EXTRACT PROVIDED »
------------------------------

Both sides agree that to establish a prima facie case, plaintiff must show (1) delivery of the goods to the carrier in good condition; (2) arrival at destination in damaged condition; and (3) the amount of damages. Def. Mem. at 12 (citing Continental Grain Co. v. Frank Steitzinger Storage, Inc., 837 F.2d 836, 839 (8th Cir .1988)); Pl. Resp. at 15 (citing same). Towne argues that plaintiff cannot prove its prima facie case because it cannot prove the damaged condition of the goods at the destination and cannot prove the amount of actual damages. It states that although some of the 35 cartons of computer equipment showed exterior evidence of damage when delivered to Nippon Express in Bensenville, the packages were not opened or inspected in Bensenville. Therefore, defendant argues that plaintiff has no admissible evidence of damage at destination. For its part, plaintiff argues that Towne has not denied that the computers suffered some damage, and Towne’s arguments concerning the condition of the goods at arrival go to the extent of the damage attributable to Towne’s negligence, which is not appropriately decided on summary judgment.

------------------------------

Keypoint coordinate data
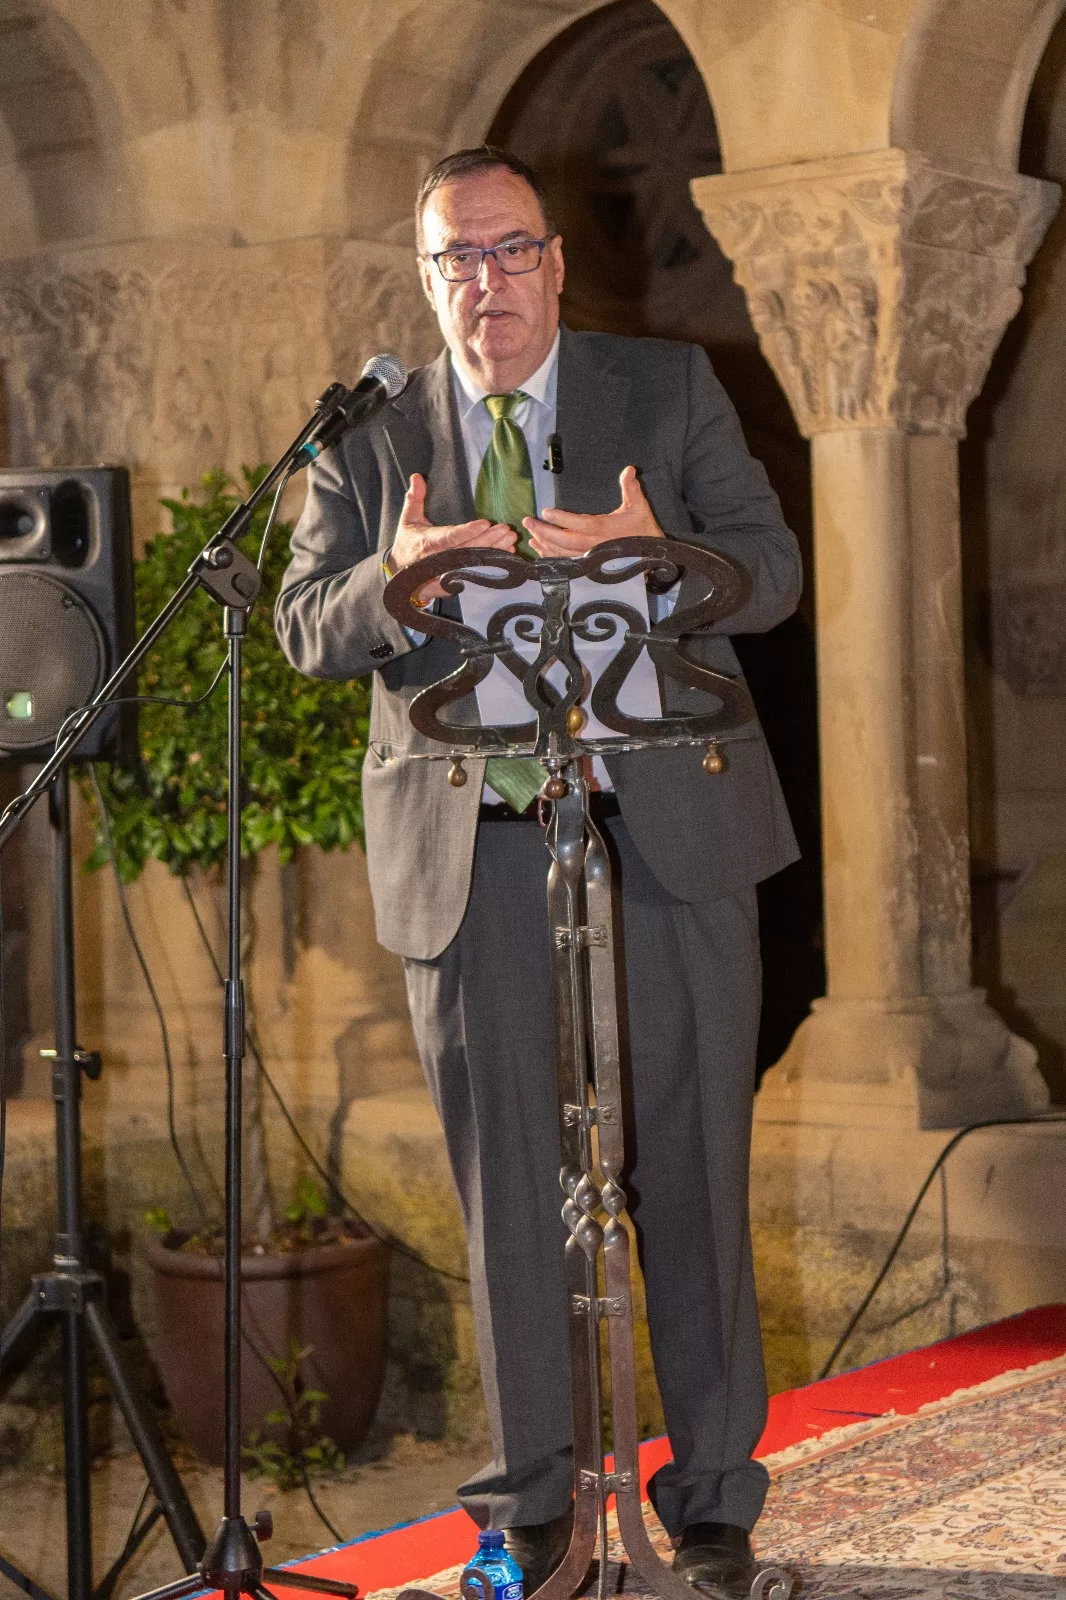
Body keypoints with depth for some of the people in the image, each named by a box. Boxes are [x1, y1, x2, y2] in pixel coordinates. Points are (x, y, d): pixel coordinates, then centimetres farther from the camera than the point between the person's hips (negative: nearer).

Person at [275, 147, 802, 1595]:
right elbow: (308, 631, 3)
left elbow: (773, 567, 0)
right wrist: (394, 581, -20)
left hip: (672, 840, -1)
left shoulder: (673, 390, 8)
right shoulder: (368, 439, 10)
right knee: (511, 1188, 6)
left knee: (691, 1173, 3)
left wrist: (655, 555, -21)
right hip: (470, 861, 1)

------------------------------

EXERCISE »
In the passage concerning the damaged shipment, to which company were the cartons of computer equipment delivered in Bensenville? Rely solely on the passage concerning the damaged shipment; the lines are not needed.

RESULT OF THE TASK »
Nippon Express.